You know my feelings about the president-elect. No need to belabor that point. I am going to watch Donald John Trump take the oath of office and will watch his inaugural speech.

I hear it’ll be shorter than the average inaugural address. That’s fine.

I do need grist for this blog and I suppose the new president’s remarks will provide plenty of it.

However, this is going to surprise many of you. I am going to listen specifically for praiseworthy statements. To be candid, my continual bitching about Trump is wearing me out. I’ve told you already that I want the new president to succeed. We could get an inkling of whether he’s headed for success within a few minutes after taking the oath.
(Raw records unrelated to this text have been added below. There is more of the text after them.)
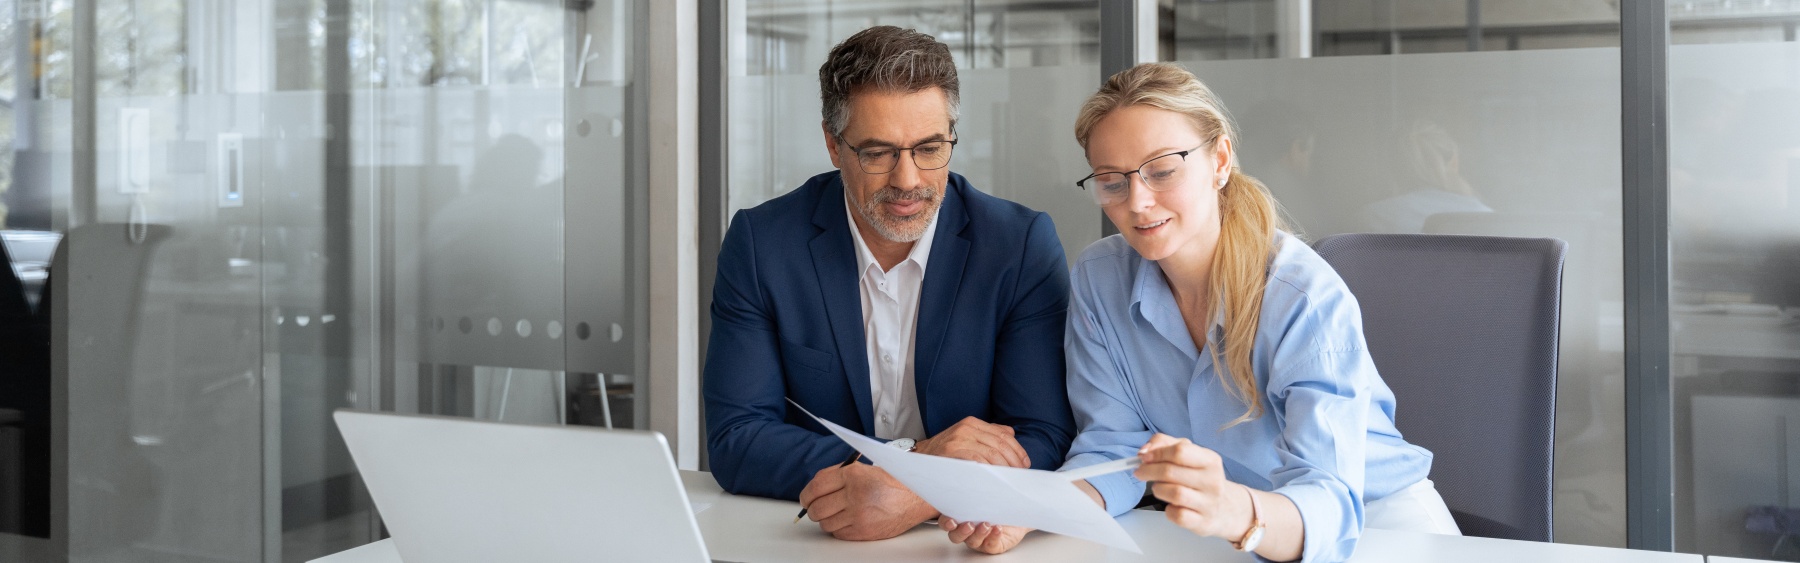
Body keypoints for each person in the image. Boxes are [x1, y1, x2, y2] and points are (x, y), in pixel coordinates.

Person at [940, 63, 1460, 562]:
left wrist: (1234, 510)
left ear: (1220, 161)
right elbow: (1115, 450)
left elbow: (1330, 503)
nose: (1138, 202)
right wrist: (1039, 510)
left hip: (1380, 528)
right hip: (1233, 535)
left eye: (1162, 171)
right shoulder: (1101, 278)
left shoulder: (1300, 296)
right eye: (1112, 181)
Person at [704, 26, 1076, 542]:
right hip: (811, 541)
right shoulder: (763, 245)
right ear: (834, 146)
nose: (908, 180)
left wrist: (917, 493)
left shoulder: (1017, 246)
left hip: (962, 540)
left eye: (929, 148)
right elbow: (737, 440)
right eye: (878, 153)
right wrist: (918, 459)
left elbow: (1045, 434)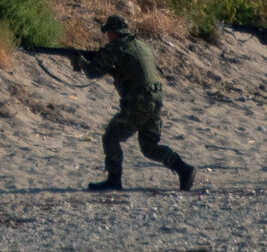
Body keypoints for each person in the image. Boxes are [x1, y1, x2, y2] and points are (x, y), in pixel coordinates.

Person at [72, 14, 195, 193]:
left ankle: (114, 180)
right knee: (149, 147)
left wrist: (79, 61)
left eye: (108, 33)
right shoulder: (142, 46)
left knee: (111, 136)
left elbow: (93, 72)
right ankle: (184, 169)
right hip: (155, 100)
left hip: (138, 103)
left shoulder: (117, 47)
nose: (107, 36)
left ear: (113, 33)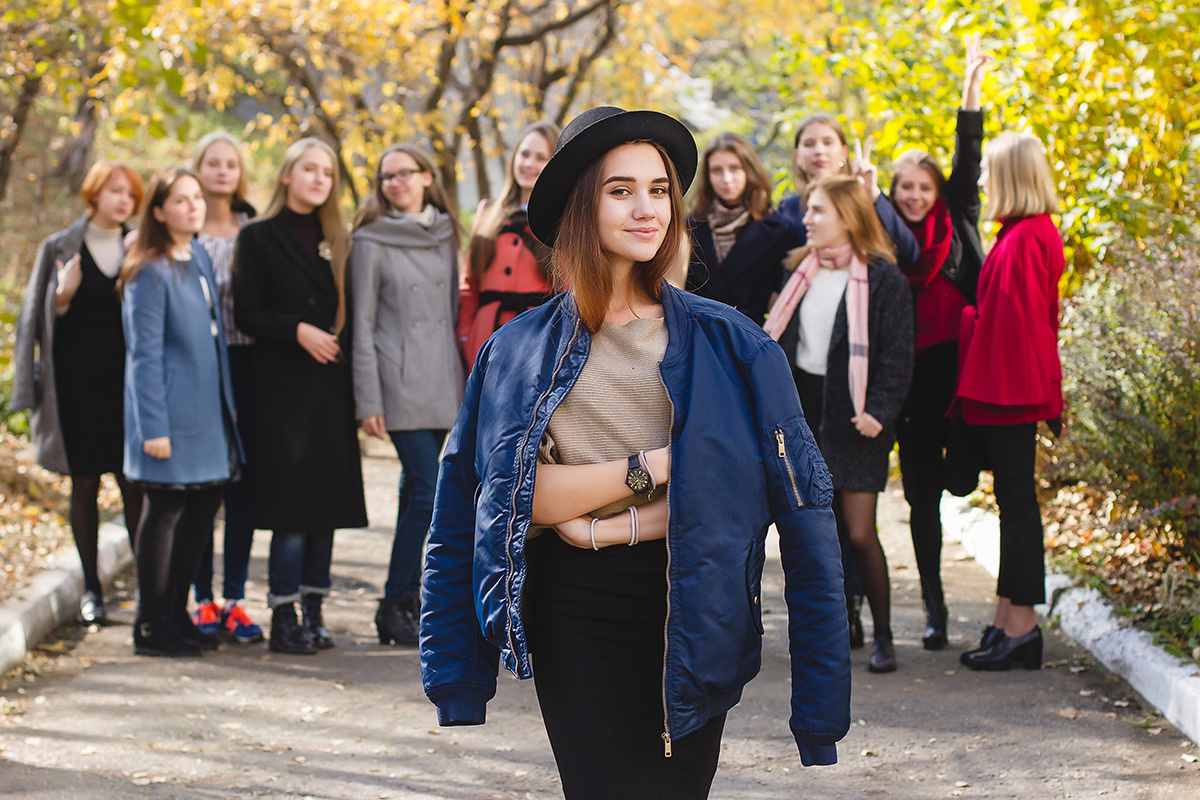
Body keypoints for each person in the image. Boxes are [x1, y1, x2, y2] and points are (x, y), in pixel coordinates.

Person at [420, 106, 850, 799]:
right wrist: (661, 468)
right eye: (620, 190)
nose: (647, 208)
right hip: (573, 615)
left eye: (659, 190)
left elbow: (795, 515)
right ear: (577, 211)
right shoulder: (517, 350)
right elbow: (487, 506)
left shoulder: (735, 346)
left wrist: (821, 709)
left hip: (695, 613)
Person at [775, 114, 919, 644]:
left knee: (860, 532)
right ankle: (843, 627)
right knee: (824, 533)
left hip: (858, 417)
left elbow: (897, 357)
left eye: (817, 210)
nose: (807, 219)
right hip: (808, 413)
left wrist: (880, 412)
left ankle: (883, 634)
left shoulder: (882, 279)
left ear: (846, 215)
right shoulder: (800, 272)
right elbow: (782, 350)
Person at [232, 137, 368, 655]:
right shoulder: (259, 237)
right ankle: (283, 615)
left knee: (326, 508)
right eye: (308, 169)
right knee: (290, 512)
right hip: (282, 391)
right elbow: (247, 313)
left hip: (330, 391)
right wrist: (298, 330)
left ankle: (314, 610)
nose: (318, 179)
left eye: (327, 172)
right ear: (287, 174)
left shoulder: (339, 238)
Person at [12, 160, 146, 625]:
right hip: (75, 385)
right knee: (85, 483)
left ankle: (148, 586)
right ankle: (92, 589)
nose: (123, 200)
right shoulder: (60, 247)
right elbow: (34, 319)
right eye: (115, 191)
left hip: (128, 386)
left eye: (130, 193)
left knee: (135, 484)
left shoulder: (140, 247)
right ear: (94, 194)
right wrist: (63, 296)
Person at [891, 33, 991, 651]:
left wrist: (971, 87)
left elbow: (970, 150)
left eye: (923, 187)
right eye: (905, 188)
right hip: (912, 379)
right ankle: (935, 607)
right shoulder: (883, 242)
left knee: (962, 484)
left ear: (937, 190)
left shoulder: (961, 217)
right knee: (923, 498)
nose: (914, 196)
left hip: (964, 370)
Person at [953, 131, 1065, 672]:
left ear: (1010, 177)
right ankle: (1007, 619)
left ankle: (1022, 628)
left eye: (988, 171)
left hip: (1011, 394)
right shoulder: (1024, 233)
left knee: (1019, 509)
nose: (981, 181)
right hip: (1012, 390)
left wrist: (969, 323)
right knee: (1013, 508)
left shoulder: (1024, 239)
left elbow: (1019, 329)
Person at [120, 168, 240, 656]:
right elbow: (143, 356)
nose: (193, 206)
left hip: (208, 416)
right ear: (158, 211)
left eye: (196, 198)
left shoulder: (200, 258)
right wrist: (153, 428)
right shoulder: (148, 270)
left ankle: (175, 611)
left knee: (203, 510)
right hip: (167, 418)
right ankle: (149, 623)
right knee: (165, 510)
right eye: (180, 200)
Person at [350, 144, 465, 646]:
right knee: (425, 488)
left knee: (413, 492)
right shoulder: (369, 239)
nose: (394, 183)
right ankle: (394, 599)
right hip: (396, 383)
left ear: (425, 176)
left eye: (403, 173)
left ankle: (408, 599)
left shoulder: (445, 233)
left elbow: (451, 313)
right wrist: (367, 398)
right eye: (385, 177)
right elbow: (362, 325)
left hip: (442, 379)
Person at [187, 131, 264, 644]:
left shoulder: (252, 227)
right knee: (203, 485)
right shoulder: (183, 229)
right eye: (211, 163)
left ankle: (234, 597)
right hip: (198, 370)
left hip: (250, 363)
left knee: (243, 487)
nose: (221, 172)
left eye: (229, 164)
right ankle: (202, 599)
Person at [459, 121, 560, 370]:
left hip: (536, 346)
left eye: (540, 157)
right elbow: (470, 285)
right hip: (483, 346)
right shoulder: (487, 211)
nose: (528, 164)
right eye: (524, 154)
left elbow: (569, 292)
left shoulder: (563, 218)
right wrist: (466, 335)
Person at [685, 132, 799, 324]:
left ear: (748, 170)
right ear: (708, 175)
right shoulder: (688, 228)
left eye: (734, 168)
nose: (727, 179)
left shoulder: (778, 230)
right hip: (700, 336)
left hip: (753, 339)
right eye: (717, 170)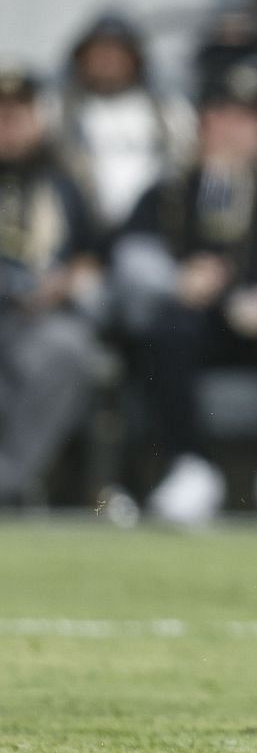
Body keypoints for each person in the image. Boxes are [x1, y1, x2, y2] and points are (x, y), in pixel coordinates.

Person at [113, 63, 257, 526]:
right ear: (203, 124)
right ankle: (189, 465)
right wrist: (176, 280)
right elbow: (132, 255)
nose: (236, 131)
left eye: (248, 119)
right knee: (166, 332)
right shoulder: (173, 187)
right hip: (195, 319)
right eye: (224, 117)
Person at [0, 64, 103, 507]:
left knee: (70, 350)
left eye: (17, 115)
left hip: (42, 316)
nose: (8, 127)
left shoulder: (63, 181)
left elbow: (91, 253)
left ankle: (10, 480)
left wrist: (66, 284)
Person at [54, 12, 197, 231]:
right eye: (98, 53)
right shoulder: (58, 111)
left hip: (152, 230)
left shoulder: (170, 112)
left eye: (117, 52)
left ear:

Inaugural speeches usually are chock full of high-minded, noble rhetoric that seeks to appeal to our better angels. A few of them over the two-plus centuries of our republic have left indelible impressions, the phrase that lasts throughout history. “Ask not what you can do for your country …” stands out, yes? “With malice toward none and charity for all …” That one, too.

I also get that words alone don’t spell success. We’ll need to see if the president delivers on the promises expressed on the steps of the Capitol Building.

Will the 45th president deliver a signature line, a moment for the ages? We’ll see. I am not betting my next steak dinner on it.

However, as a squishy liberal/progressive, my hope does spring eternal.